“If you give a man a fish he is hungry again in an hour. If you teach him to catch a fish you do *him* a good turn. But, if instead you convince him that catching fish is far too complicated a business for a neophyte like himself and he’d be better off forgetting all about fish catching and just damn well pay you to do it for him, then you have done *yourself* a good turn.” — Anne “Astrostatistics” Thackeray

This famous quotation sprang to mind upon (re-)reading Ned Taylor’s paper on Bayesian modelling of the red/blue galaxy bimodality on astro ph today. Although I’d seen a near-identical early draft of this manuscript a couple of years ago I was stuck (again) by the sheer degree of obfuscation in the presentation of a truly simple hierarchical modelling problem: a generative model that could be written in a paragraph of hierarchical notation, directly transcribable into JAGS or STAN, is instead built up piece-by-unnecessariy-confusing-and-slightly-“patrician”-piece in a six page appendix plus great discussions in the main body (btw. these are two column small font pages). My impression is that a lot of astro-statisticians are working this angle to carve out a niche for themselves and create demand where it barely existed before; unflattering comparisons to nutritionists and life coaches spring to mind.

Having said that, I haven’t had the time to thoroughly check out the proposed model and fitting procedure, but I’d be surprised if there was anything wrong with them; and the idea of using a Bayesian mixture model to quantify the red and blue sequence is an entirely sensible one.

(The only thing that caught my eye on first inspection was the very wooly statement that asymptotically AIC ~ BIC ~ DIC ~ -2 log-Bayes factor. Sure, if you consider an *order(1)* approximation.)

### Like this:

Like Loading...

*Related*

Is there a reference that could have replaced the appendix? “Our hierarchical modelling follows the methods and notation of ?”.

I’ve often wondered whether the goal of conference talks by certain theorists is simply to confuse, and thereby convince the observers not to attempt to model it themselves.

The best introductory references for hierarchical modelling are perhaps simply Gelman et al’s Bayesian Data Analysis ( http://www.stat.columbia.edu/~gelman/book/ ) and Carlin & Loius’ Bayesian Methods for Data Analysis ( http://www.amazon.co.uk/Bayesian-Methods-Analysis-Edition-Statistical/dp/1584886978 ); while for measurement error problems one can point to Richardson (1996) ( http://www.stat.fi/isi99/proceedings/arkisto/varasto/rich0235.pdf ) and Carroll et al. (1995) ( http://www.stat.tamu.edu/~carroll/eiv.SecondEdition/ ); and the general problem falls under the domain of “mixtures of regressions” in the specific case of a normal response variable, see Viele & Tong (2002) ( http://link.springer.com/article/10.1023%2FA%3A1020779827503#page-1 ) or Gruen & Leisch ( http://cran.r-project.org/web/packages/flexmix/vignettes/regression-examples.pdf ).

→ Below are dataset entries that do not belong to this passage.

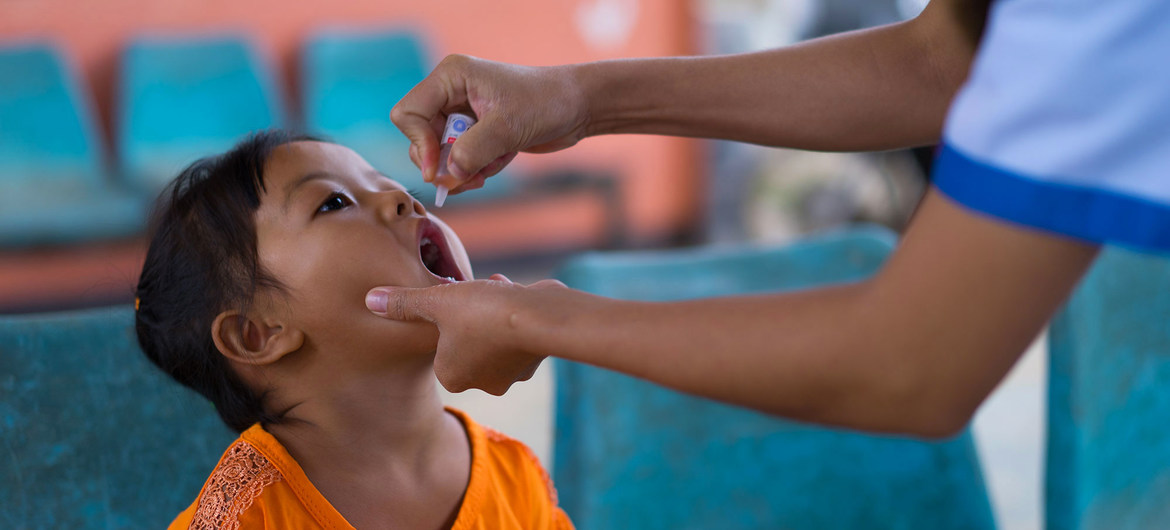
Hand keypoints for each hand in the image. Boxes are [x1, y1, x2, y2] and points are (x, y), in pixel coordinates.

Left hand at [365, 274, 568, 394]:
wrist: (536, 317)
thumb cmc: (480, 312)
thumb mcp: (436, 301)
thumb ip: (403, 303)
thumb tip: (369, 300)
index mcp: (451, 377)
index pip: (438, 349)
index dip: (443, 322)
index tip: (449, 303)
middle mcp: (481, 383)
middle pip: (466, 343)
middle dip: (469, 316)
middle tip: (471, 295)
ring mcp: (510, 374)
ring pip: (493, 337)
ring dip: (491, 311)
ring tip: (494, 287)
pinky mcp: (534, 360)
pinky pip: (516, 334)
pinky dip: (513, 314)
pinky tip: (515, 294)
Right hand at [391, 55, 590, 193]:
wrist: (578, 107)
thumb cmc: (545, 102)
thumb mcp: (507, 127)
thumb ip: (472, 151)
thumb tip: (448, 175)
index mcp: (451, 77)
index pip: (408, 114)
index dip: (419, 144)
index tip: (438, 170)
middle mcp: (451, 93)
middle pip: (421, 138)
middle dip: (445, 162)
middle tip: (472, 177)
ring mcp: (463, 113)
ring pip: (442, 154)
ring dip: (464, 169)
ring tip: (493, 167)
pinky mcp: (476, 131)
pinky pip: (462, 159)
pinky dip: (478, 168)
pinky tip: (503, 159)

Hi Ewan! The problem i have faced is trying to convince coauthors that what i am doing is sensible. Also, i have to admit that it took me about 3 years to teach myself all of this, mostly via wikipedia. Definitely the worst possible way to do things, but that’s the way we do things anyway. I think that the comment that i’ve received that’s made me the happiest so far is: ‘it all seems so simple to me now.’

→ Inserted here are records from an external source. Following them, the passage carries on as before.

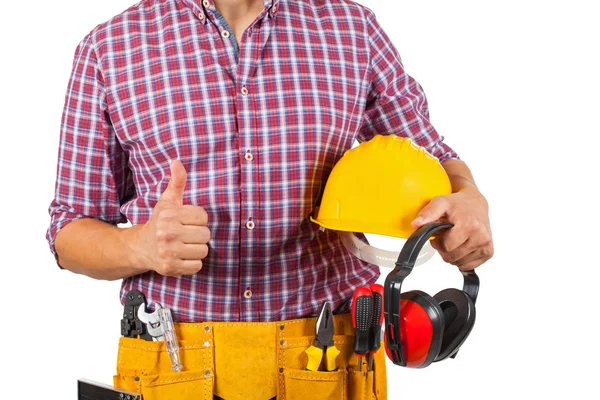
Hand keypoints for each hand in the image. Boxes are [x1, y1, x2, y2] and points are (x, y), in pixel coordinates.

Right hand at [133, 160, 210, 275]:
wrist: (140, 247)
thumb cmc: (159, 221)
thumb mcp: (167, 201)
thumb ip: (177, 182)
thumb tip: (177, 161)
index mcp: (169, 216)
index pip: (203, 217)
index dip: (198, 219)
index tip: (187, 221)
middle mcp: (167, 234)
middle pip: (205, 235)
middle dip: (199, 235)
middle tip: (186, 234)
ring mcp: (168, 252)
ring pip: (203, 251)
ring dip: (197, 249)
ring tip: (185, 245)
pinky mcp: (170, 268)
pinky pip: (197, 266)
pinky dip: (192, 263)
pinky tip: (182, 256)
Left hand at [411, 188, 492, 270]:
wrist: (475, 203)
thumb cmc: (458, 204)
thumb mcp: (440, 202)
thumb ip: (428, 213)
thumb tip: (416, 224)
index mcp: (470, 225)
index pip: (447, 247)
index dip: (438, 243)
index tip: (440, 234)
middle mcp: (481, 236)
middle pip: (452, 257)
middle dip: (445, 249)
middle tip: (447, 236)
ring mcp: (486, 245)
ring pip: (459, 263)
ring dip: (453, 254)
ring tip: (456, 239)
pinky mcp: (489, 252)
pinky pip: (468, 266)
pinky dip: (462, 258)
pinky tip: (463, 245)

I have no doubt at all that i am still a rubbish statistician. But i am trying to raise the bar. And like i said in the paper, my hope is that that appendix is useful to people who are starting out from the average (very, very low) level of statistical literacy.

I mean, you have to recognise that one of the coauthors – who is very well respected in the field – admitted that he had only performed his first maximum likelihood fit earlier this year! Sadly, that is just the state of the field.